▶ Action item:
Report every line of the listing below that contains the string "Paris", copying each line in full. Matches must have the same capitalization.

Supplied entries: Begin

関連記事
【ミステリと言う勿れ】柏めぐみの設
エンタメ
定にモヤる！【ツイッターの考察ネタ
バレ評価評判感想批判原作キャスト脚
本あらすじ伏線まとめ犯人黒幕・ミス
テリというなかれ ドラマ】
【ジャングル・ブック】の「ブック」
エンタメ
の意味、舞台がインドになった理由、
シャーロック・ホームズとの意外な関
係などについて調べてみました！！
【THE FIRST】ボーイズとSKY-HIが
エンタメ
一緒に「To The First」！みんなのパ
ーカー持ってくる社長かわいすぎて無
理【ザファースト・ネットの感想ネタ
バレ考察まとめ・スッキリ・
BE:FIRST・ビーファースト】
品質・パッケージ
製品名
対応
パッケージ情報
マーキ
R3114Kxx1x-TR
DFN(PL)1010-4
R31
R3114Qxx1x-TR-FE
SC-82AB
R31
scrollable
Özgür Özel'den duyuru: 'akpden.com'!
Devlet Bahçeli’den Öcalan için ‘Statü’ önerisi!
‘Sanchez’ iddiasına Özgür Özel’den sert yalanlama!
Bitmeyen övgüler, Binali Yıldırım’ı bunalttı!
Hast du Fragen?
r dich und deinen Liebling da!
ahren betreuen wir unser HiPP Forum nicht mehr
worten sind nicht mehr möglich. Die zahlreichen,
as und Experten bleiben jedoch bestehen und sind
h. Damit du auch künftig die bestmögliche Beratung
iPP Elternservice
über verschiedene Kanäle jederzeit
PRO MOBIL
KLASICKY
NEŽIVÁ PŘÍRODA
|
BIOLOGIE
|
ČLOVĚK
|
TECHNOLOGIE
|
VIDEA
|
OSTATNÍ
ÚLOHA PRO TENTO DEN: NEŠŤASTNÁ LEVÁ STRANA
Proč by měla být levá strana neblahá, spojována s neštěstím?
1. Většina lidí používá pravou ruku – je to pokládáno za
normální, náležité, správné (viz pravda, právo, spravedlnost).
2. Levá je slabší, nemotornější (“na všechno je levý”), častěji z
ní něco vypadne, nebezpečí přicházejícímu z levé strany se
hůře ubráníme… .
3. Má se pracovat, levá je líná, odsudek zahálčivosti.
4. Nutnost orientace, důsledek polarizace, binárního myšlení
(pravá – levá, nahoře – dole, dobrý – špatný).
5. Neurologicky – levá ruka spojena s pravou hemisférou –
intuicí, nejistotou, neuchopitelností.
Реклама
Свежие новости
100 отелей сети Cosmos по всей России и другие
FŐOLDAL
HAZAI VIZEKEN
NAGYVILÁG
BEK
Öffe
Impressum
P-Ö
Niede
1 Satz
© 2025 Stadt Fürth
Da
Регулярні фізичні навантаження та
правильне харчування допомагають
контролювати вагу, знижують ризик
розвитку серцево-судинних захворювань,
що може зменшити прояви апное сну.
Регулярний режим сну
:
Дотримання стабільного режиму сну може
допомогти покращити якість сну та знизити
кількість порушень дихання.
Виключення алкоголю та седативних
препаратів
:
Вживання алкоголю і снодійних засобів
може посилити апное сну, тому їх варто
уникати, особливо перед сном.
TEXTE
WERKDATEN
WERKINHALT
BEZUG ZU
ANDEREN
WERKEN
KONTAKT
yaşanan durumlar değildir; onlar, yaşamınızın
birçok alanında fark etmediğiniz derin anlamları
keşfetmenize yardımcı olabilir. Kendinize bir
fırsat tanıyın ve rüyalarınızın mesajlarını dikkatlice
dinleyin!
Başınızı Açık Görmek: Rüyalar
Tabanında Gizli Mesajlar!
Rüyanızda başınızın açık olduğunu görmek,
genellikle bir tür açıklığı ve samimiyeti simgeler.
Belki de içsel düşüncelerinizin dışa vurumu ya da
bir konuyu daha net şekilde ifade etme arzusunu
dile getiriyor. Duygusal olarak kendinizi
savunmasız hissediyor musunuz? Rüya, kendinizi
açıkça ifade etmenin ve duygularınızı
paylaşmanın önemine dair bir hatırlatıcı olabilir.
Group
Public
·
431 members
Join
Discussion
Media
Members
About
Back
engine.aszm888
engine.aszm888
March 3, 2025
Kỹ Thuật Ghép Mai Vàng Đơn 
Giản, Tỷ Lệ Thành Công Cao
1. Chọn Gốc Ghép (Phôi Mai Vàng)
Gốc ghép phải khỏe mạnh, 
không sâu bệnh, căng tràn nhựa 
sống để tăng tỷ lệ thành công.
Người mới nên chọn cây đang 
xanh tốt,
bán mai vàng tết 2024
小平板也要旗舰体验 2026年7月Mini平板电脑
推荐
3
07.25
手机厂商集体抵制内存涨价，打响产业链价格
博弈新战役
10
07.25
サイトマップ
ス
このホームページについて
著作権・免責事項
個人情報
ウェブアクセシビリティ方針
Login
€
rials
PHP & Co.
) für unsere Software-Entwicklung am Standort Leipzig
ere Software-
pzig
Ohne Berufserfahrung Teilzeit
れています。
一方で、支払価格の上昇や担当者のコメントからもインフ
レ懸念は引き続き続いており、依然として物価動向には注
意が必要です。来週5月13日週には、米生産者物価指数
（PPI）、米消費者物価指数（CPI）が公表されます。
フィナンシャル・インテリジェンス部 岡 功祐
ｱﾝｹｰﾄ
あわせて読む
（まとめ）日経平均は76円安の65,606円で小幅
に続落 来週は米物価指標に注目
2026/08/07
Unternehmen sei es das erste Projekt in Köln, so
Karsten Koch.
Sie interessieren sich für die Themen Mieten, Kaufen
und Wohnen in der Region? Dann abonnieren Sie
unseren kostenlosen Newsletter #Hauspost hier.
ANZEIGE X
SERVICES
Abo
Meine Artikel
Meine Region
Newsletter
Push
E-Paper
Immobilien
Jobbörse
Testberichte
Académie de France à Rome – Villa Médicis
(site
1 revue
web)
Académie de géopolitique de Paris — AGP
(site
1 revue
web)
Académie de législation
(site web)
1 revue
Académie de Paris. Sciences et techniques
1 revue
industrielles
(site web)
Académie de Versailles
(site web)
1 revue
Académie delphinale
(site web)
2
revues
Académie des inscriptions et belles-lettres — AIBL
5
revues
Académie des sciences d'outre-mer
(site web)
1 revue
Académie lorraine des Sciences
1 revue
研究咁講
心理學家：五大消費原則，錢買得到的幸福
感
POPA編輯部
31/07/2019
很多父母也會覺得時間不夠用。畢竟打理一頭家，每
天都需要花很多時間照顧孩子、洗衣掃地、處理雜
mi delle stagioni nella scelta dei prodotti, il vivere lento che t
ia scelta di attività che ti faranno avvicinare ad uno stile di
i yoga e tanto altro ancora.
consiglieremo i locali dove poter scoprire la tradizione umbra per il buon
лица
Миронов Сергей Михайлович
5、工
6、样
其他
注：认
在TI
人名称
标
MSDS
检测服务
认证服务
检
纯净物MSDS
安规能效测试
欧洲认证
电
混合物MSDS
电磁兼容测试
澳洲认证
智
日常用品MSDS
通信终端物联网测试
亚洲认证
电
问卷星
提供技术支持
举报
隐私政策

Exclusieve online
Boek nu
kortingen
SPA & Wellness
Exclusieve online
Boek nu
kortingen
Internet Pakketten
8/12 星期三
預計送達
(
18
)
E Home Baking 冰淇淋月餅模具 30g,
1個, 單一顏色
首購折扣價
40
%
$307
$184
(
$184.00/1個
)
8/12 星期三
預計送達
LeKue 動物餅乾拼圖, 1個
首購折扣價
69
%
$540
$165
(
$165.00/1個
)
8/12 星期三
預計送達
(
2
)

Supplied entries: End

▶ Exercise answer:
Académie de géopolitique de Paris — AGP
Académie de Paris. Sciences et techniques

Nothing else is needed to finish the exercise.